WHAT YOU HAVE TO DO | Looking at the listing below, retype exactly the lines starting at the one containing "the evergreen tree at select_region(316, 0, 420, 283): 508.7" and ending at the one containing "the evergreen tree at select_region(413, 0, 543, 186): 498.3", both included, and nothing else.

EXTRACTED MATERIAL |
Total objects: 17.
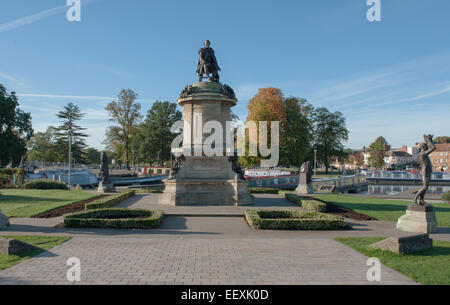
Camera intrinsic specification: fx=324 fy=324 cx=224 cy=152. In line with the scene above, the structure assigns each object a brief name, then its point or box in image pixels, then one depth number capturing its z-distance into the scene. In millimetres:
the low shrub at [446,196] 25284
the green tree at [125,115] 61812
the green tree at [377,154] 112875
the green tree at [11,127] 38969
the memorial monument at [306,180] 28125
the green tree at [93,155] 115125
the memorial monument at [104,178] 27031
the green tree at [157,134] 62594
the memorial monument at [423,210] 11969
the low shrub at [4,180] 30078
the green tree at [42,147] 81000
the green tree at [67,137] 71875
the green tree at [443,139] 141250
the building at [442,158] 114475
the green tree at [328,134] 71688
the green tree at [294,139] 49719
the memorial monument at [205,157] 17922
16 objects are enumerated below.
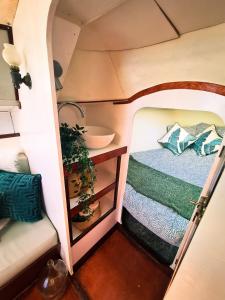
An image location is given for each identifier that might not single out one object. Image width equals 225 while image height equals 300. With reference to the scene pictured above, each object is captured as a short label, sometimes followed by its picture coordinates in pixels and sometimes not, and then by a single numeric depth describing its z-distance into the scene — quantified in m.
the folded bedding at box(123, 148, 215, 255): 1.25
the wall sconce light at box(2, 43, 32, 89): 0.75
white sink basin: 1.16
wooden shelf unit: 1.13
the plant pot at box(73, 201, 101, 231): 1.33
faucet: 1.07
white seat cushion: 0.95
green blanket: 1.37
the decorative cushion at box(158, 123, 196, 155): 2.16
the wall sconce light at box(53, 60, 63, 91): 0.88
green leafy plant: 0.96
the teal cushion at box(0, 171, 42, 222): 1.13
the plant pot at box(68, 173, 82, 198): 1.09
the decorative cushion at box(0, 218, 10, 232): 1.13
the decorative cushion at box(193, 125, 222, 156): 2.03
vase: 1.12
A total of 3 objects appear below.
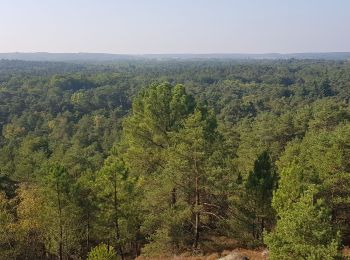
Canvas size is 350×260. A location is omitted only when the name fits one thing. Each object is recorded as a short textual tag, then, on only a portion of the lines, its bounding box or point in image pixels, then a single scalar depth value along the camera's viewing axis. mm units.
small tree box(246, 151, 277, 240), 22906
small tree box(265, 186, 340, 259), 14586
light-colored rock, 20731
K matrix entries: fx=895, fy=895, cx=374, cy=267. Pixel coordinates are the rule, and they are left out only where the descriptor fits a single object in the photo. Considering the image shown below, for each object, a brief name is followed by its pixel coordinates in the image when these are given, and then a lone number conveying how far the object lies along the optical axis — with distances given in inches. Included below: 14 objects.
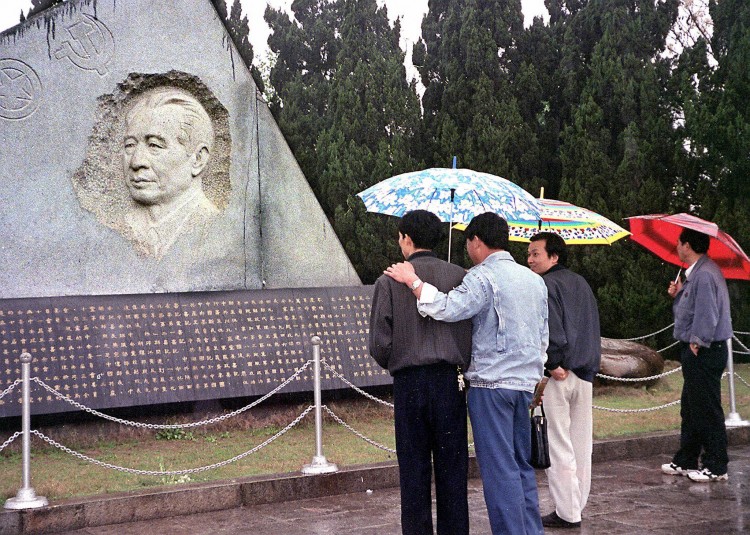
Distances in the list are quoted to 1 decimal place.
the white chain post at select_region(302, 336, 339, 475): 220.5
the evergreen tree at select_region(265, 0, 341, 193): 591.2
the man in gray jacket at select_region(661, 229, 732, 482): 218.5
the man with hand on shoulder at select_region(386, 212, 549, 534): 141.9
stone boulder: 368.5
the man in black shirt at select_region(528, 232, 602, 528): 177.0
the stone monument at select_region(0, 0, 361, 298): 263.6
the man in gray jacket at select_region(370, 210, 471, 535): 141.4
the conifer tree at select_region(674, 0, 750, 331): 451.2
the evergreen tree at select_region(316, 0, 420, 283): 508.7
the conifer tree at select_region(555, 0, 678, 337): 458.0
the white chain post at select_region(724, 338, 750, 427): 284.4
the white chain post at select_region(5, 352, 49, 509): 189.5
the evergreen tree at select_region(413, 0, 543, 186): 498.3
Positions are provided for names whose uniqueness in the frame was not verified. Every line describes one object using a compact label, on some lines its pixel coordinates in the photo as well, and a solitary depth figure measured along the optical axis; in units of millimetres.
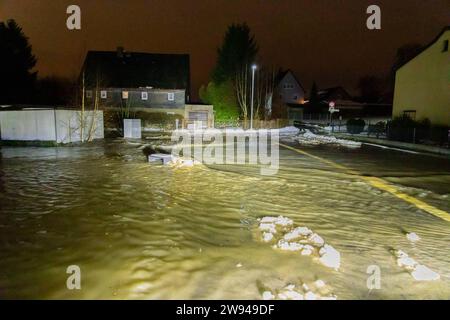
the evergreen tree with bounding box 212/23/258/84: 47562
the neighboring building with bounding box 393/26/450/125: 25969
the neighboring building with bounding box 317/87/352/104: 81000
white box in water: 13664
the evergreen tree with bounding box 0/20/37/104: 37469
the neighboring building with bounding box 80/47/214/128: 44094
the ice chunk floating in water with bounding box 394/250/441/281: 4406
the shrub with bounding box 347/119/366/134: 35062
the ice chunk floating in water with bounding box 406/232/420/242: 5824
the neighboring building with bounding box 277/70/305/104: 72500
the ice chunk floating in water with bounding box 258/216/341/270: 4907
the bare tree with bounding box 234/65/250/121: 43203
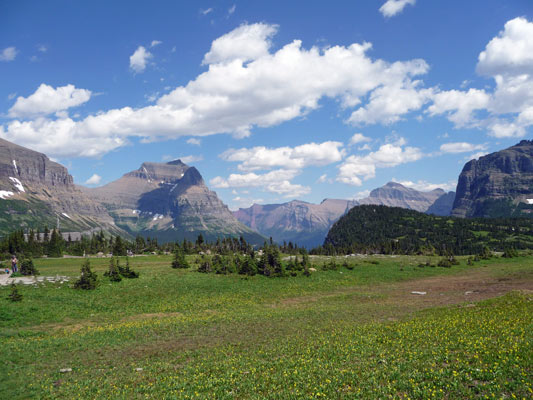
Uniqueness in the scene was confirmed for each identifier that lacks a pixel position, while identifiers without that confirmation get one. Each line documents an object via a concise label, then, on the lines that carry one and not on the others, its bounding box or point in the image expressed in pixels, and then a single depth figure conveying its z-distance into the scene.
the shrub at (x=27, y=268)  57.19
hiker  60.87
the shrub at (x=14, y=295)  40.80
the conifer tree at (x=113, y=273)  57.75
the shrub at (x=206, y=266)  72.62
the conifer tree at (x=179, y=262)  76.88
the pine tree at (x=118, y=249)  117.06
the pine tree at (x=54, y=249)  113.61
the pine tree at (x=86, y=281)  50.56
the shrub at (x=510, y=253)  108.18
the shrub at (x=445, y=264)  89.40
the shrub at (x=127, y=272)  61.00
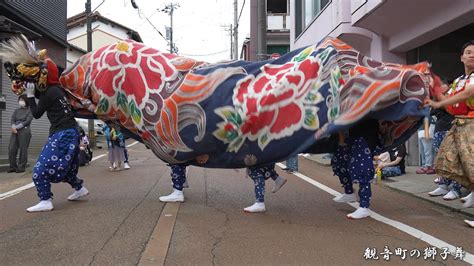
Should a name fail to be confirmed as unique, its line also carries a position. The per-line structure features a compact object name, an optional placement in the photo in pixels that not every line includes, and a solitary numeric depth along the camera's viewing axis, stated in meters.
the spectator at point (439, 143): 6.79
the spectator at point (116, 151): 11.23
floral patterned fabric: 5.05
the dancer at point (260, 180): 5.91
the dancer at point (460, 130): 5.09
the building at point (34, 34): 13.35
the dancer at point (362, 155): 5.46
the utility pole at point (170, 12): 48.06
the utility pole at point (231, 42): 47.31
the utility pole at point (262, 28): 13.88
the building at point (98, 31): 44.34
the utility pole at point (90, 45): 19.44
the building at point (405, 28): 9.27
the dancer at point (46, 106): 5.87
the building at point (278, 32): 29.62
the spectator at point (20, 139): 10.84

RESULT OF THE EXERCISE |
the evergreen tree at select_region(316, 0, 420, 283): 508.7
the conifer tree at select_region(555, 0, 678, 337): 458.0
the white chain post at select_region(724, 338, 750, 427): 284.4
the white chain post at select_region(5, 352, 49, 509): 189.5
the evergreen tree at select_region(413, 0, 543, 186): 498.3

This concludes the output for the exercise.